Testo di partenza:
***
Il Teatro non è un’attività commerciale che, alzando la saracinesca, può quasi nell’immediato ricominciare a guadagnare: la macchina teatrale è fatta di programmazioni concordate, vagliate e stilate dopo mesi, incastri tra le compagnie di giro, disponibilità di attori e tecnici, prenotazioni di alberghi, noleggio mezzi, trasporti. Settembre è il mese dei fermenti, il mese che sancisce l’inizio delle programmazioni, il via del nuovo anno lavorativo, di una nuova stagione teatrale che vive, com’è noto, di circa sei mesi. Questa volta però tutto tace.
***
Dati di segmentazione della pagina
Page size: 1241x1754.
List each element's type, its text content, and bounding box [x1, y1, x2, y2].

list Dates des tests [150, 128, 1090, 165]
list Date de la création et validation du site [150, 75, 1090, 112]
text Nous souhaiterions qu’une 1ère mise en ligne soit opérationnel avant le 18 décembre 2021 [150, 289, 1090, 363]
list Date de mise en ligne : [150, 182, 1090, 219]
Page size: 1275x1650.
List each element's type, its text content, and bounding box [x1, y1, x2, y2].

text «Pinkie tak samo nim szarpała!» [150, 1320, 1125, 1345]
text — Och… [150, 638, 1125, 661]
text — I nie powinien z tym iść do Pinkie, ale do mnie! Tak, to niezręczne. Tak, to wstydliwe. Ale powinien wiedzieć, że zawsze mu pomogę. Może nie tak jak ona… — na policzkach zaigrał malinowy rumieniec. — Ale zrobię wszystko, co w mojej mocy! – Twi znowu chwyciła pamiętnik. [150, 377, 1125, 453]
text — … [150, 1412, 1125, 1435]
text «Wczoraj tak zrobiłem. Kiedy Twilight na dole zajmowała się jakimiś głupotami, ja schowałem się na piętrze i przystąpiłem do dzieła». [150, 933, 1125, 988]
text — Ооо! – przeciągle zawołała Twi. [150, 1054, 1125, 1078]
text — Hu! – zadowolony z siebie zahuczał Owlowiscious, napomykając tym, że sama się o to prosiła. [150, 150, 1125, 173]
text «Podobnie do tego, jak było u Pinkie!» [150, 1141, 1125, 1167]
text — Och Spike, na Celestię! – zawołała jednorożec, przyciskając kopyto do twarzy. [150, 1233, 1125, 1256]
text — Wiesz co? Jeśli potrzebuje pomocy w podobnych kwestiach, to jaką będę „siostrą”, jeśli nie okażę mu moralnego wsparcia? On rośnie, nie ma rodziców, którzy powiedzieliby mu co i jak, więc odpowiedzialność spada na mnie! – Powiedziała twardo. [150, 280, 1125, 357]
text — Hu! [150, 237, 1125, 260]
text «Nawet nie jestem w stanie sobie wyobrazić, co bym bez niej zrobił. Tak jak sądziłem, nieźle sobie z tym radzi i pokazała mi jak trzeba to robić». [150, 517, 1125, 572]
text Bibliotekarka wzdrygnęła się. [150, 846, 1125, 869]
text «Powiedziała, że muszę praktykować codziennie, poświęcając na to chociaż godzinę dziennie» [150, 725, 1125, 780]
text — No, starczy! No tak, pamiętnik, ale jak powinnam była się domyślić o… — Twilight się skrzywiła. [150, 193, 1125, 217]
***
Compiti da svolgere:
1. Secondo il testo sul teatro, quanto dura all'incirca una stagione teatrale?
2. Continua il testo sul teatro dopo la sua ultima frase.

Risposte:
1. Circa sei mesi.

2.
Da marzo 2020 l’intera macchina è stata bruscamente interrotta, la gran parte dei contratti sospesi, e dunque l’80% delle disoccupazioni previste sono terminate, scadute. Vi sono stati sussidi statali, è vero, bonus che hanno permesso ai lavoratori del settore di percepire un minimo, ma in molti casi l’erogazione dei suddetti sussidi stenta ancora ad arrivare laddove invece per qualcun altro è ferma a maggio/giugno. A tale proposito va anche aggiunto che sarebbe stato più giusto valutare il sussidio in base al reddito, evitando generalizzazioni, poiché non è possibile equiparare il lavoro (e quindi il guadagno) di un professionista del settore alla stregua del reddito di
cittadinanza. I lavoratori dello spettacolo, in molti casi, non sono ben definibili e, pertanto, sono spesso genericamente identificati come operai; basti pensare che diversi sono i settori specifici dello spettacolo per i quali non esiste un codice ATECO di riferimento alla Camera di Commercio.
Il mio discorso fa riferimento soprattutto ai teatri e alle produzioni private, poiché i teatri pubblici, funzionando come enti statali, hanno risentito solo marginalmente della crisi post Covid, garantendo lo stipendio e la tutela dei diritti ai propri dipendenti anche durante il lockdown.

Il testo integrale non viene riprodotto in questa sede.